"§3813": Getting Paid by School Districts in New York

Bill Leicht, President, Simeht Ltd

In 1997 around Thanksgiving Mayor Rudolph Giuliani of New York City announced that he would deal with escalating school violence by assigning 1000 new School Safety Officers. He directed the Division of School Safety to select, train and then get them into schools by the beginning of 1998.

The chief consultant for this emergency called me right after Christmas into a meeting with his boss, the Director of the Training Academy. In that meeting the Chief asked me whether I would be willing and able to train his trainers, a group of a dozen Sergeants, as conflict resolution facilitators, who in turn could train the first group of 500 cadets by the middle of January 1998. I agreed to do the job. I also suggested that the training should prepare officers for "weaponless defense" skills training in their job of keeping schools safe and effective. He agreed with that concept and asked me to prepare to train the cadre of training Sergeants for three and one half days in the second week of January after which they would conduct a mass training of cadets under the chief consultant and myself.

I asked for a contract. The Chief responded that the pressing emergency precluded processing a contract. He assured me that he would submit papers and the Division would promptly pay my invoices. I asked for at least a letter of commitment and again heard that time was too short. Having worked previously for the Division under similar conditions and been paid promptly I decided to take a chance, especially as the need for new Safety Officers was urgent and important.

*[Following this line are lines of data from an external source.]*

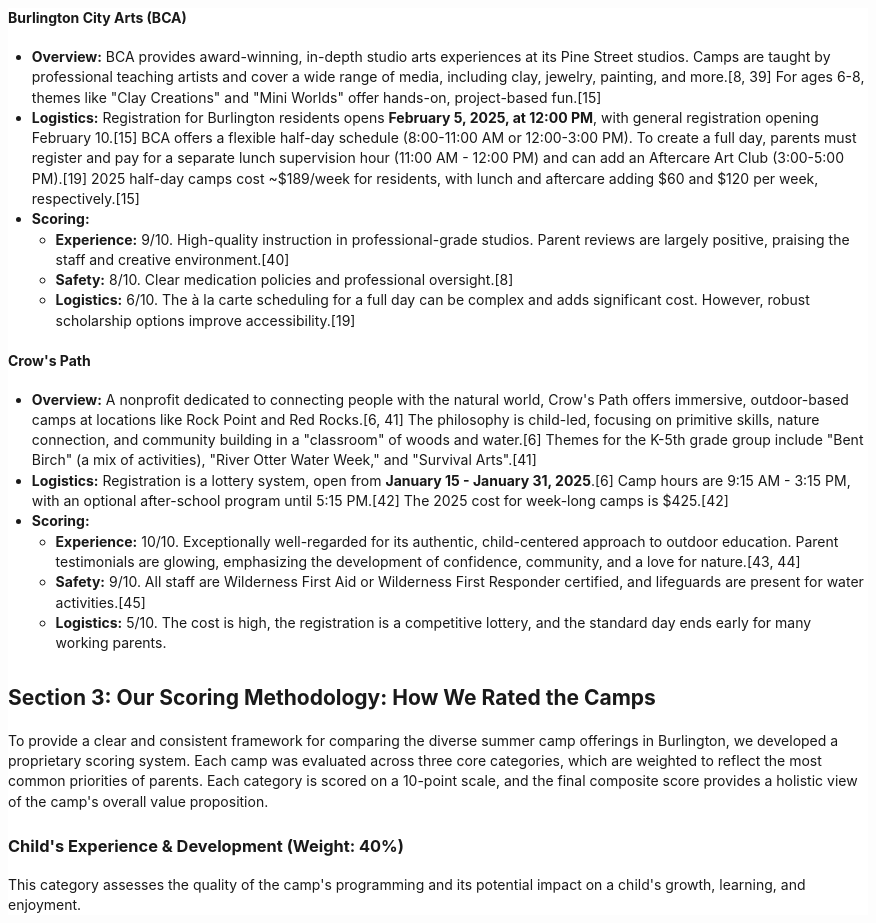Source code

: #### Burlington City Arts (BCA)

*   **Overview:** BCA provides award-winning, in-depth studio arts experiences at its Pine Street studios. Camps are taught by professional teaching artists and cover a wide range of media, including clay, jewelry, painting, and more.[8, 39] For ages 6-8, themes like "Clay Creations" and "Mini Worlds" offer hands-on, project-based fun.[15]
*   **Logistics:** Registration for Burlington residents opens **February 5, 2025, at 12:00 PM**, with general registration opening February 10.[15] BCA offers a flexible half-day schedule (8:00-11:00 AM or 12:00-3:00 PM). To create a full day, parents must register and pay for a separate lunch supervision hour (11:00 AM - 12:00 PM) and can add an Aftercare Art Club (3:00-5:00 PM).[19] 2025 half-day camps cost ~$189/week for residents, with lunch and aftercare adding $60 and $120 per week, respectively.[15]
*   **Scoring:**
    *   **Experience:** 9/10. High-quality instruction in professional-grade studios. Parent reviews are largely positive, praising the staff and creative environment.[40]
    *   **Safety:** 8/10. Clear medication policies and professional oversight.[8]
    *   **Logistics:** 6/10. The à la carte scheduling for a full day can be complex and adds significant cost. However, robust scholarship options improve accessibility.[19]

#### Crow's Path

*   **Overview:** A nonprofit dedicated to connecting people with the natural world, Crow's Path offers immersive, outdoor-based camps at locations like Rock Point and Red Rocks.[6, 41] The philosophy is child-led, focusing on primitive skills, nature connection, and community building in a "classroom" of woods and water.[6] Themes for the K-5th grade group include "Bent Birch" (a mix of activities), "River Otter Water Week," and "Survival Arts".[41]
*   **Logistics:** Registration is a lottery system, open from **January 15 - January 31, 2025**.[6] Camp hours are 9:15 AM - 3:15 PM, with an optional after-school program until 5:15 PM.[42] The 2025 cost for week-long camps is $425.[42]
*   **Scoring:**
    *   **Experience:** 10/10. Exceptionally well-regarded for its authentic, child-centered approach to outdoor education. Parent testimonials are glowing, emphasizing the development of confidence, community, and a love for nature.[43, 44]
    *   **Safety:** 9/10. All staff are Wilderness First Aid or Wilderness First Responder certified, and lifeguards are present for water activities.[45]
    *   **Logistics:** 5/10. The cost is high, the registration is a competitive lottery, and the standard day ends early for many working parents.

## Section 3: Our Scoring Methodology: How We Rated the Camps

To provide a clear and consistent framework for comparing the diverse summer camp offerings in Burlington, we developed a proprietary scoring system. Each camp was evaluated across three core categories, which are weighted to reflect the most common priorities of parents. Each category is scored on a 10-point scale, and the final composite score provides a holistic view of the camp's overall value proposition.

### Child's Experience & Development (Weight: 40%)

This category assesses the quality of the camp's programming and its potential impact on a child's growth, learning, and enjoyment.
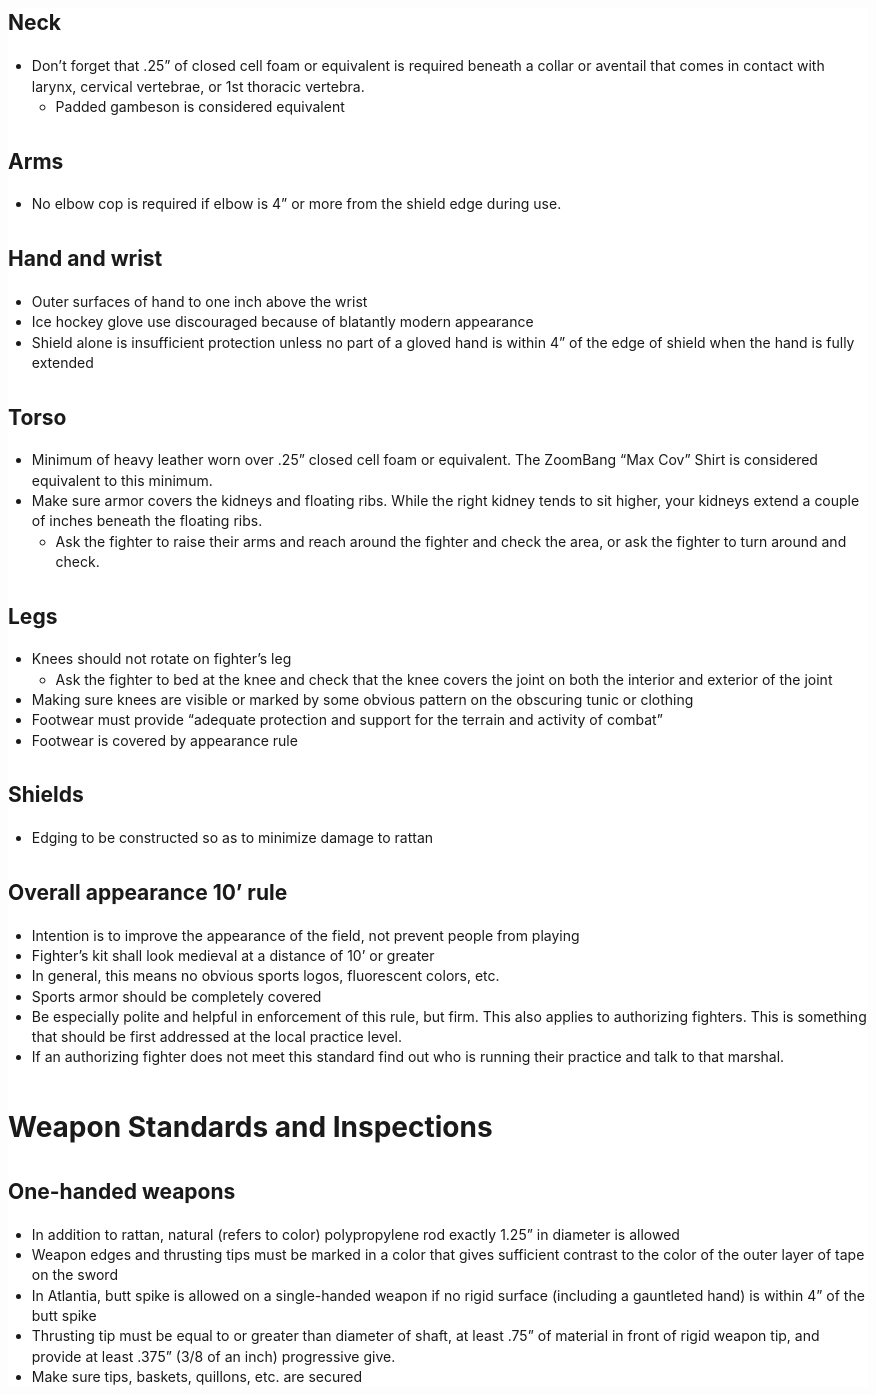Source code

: 
## Neck
* Don’t forget that .25” of closed cell foam or equivalent is required beneath a collar or aventail that comes in contact with larynx, cervical vertebrae, or 1st thoracic vertebra.
    * Padded gambeson is considered equivalent

## Arms
* No elbow cop is required if elbow is 4” or more from the shield edge during use. 

## Hand and wrist
* Outer surfaces of hand to one inch above the wrist
* Ice hockey glove use discouraged because of blatantly modern appearance
* Shield alone is insufficient protection unless no part of a gloved hand is within 4” of the edge of shield when the hand is fully extended

## Torso
* Minimum of heavy leather worn over .25” closed cell foam or equivalent.  The ZoomBang “Max Cov” Shirt is considered equivalent to this minimum.  
* Make sure armor covers the kidneys and floating ribs. While the right kidney tends to sit higher, your kidneys extend a couple of inches beneath the floating ribs. 
    * Ask the fighter to raise their arms and reach around the fighter and check the area, or ask the fighter to turn around and check. 

## Legs
* Knees should not rotate on fighter’s leg
    * Ask the fighter to bed at the knee and check that the knee covers the joint on both the interior and exterior of the joint 
* Making sure knees are visible or marked by some obvious pattern on the obscuring tunic or clothing
* Footwear must provide “adequate protection and support for the terrain and activity of combat”
* Footwear is covered by appearance rule

## Shields
* Edging to be constructed so as to minimize damage to rattan

## Overall appearance 10’ rule
* Intention is to improve the appearance of the field, not prevent people from playing
* Fighter’s kit shall look medieval at a distance of 10’ or greater
* In general, this means no obvious sports logos, fluorescent colors, etc.
* Sports armor should be completely covered
* Be especially polite and helpful in enforcement of this rule, but firm.  This also applies to authorizing fighters. This is something that should be first addressed at the local practice level.
* If an authorizing fighter does not meet this standard find out who is running their practice and talk to that marshal.  


# Weapon Standards and Inspections
## One-handed weapons
* In addition to rattan, natural (refers to color) polypropylene rod exactly 1.25” in diameter is allowed
* Weapon edges and thrusting tips must be marked in a color that gives sufficient contrast to the color of the outer layer of tape on the sword  
* In Atlantia, butt spike is allowed on a single-handed weapon if no rigid surface (including a gauntleted hand) is within 4” of the butt spike
* Thrusting tip must be equal to or greater than diameter of shaft, at least .75” of material in front of rigid weapon tip, and provide at least .375” (3/8 of an inch) progressive give. 
* Make sure tips, baskets, quillons, etc. are secured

By the end of the third week of January those dozen Sergeants and myself trained almost 400 new cadets in the basics of conflict resolution and prepared them to link their new verbal skills with corresponding physical skills of weaponless defense. The Chief, his lead consultant and the training sergeants were all delighted with the results. Under a stringent schedule they had performed the near miracle which the Mayor had demanded. When the Chief brought me in with my first invoices to the financial office of the Division, its chief officer told me that since I already had a vendor number, paying them would-be "a piece of cake;" I could expect a check in a very few weeks.

During the next six months the Division requested that I train the Sergeants further as well as prepare training materials and a prototype manual. I documented each request on my side with a letter of acceptance; and upon completing the training or work I submitted an invoice further documenting what had been done. Although I had not expect to be paid very promptly (since this work was for the City of New York), I began to get worried after eight weeks when I could not even find out the status of their payment requests nor get a purchase order number. Had I known of Section 3813 of the Education Law of the State of New York I would have been much more worried.

Title 5, Article 77, Section 3813 states: "S 3813.Presentation of claims against the governing body of any school district or certain state supported schools. 1. No action or special proceeding… shall be prosecuted or maintained against any school district, board of education, board of cooperative educational services, school … or any officer of a school district, board of education, board of cooperative educational services, or school … unless it shall appear… that a written verified claim upon which such action or special proceeding is founded was presented to the governing body of said district or school within three months after the accrual of such claim [emphasis added], and that the officer or body having the power to adjust or pay said claim has neglected or refused to make an adjustment or payment thereof for thirty days after such presentment."

In fact the Division had asked me not to submit a claim but to be patient while my invoices were processed, and then to wait until the Exceptions Committee of the Board of Education acted on my invoices; and I waited some more while my calls were not returned. Not wishing to damage the relationship, I waited. And I waited. Then in November 1998 the media announced that the Division of School Safety was to be transferred shortly to the N. Y. P. D.

I hastily called and wrote Board of Education officials demanding that my invoices be paid. After expressions of sympathy from some of these officials and further delays I finally reached the chief counsel to the Board of Education who told me that I now needed to submit a formal claim to the Comptroller of the City of New York and also informed me that, if I did not receive satisfaction on my claim in 90 days, I would be free to sue.

In fact I received no response to my claim and instituted a suit in Civil Court. A year later after more delays my suit was dismissed under Section 3813 on a motion by the Corporation Counsel of the City of New York. In other words, although I had followed the explicit instructions of officials of the Board of Education, because I had not submitted a claim within three months after initial invoicing, my suit was deemed untimely.

Fortunately, the chief investigator of the N.Y.C. Comptroller's office, after again looking into the matter (Council Member, Margarita López had called), decided that my claim was indeed "illegal but equitable." So after trying to collect for 2˝ years and submitting five years of tax returns, Simeht received payment for the full amount of its invoices. Of course, I received no compensation for my trouble nor for the interest paid on the funds so long delayed.

My experience recommends not only that agencies perform work exclusively under a written payment order (including notification of encumbrance of funds), but also that they submit formal claims on any amounts owing ten weeks after invoicing! Making such claims might seem a nuisance, but are the only way of assuring that invoices to any "school district" in New York actually will be paid.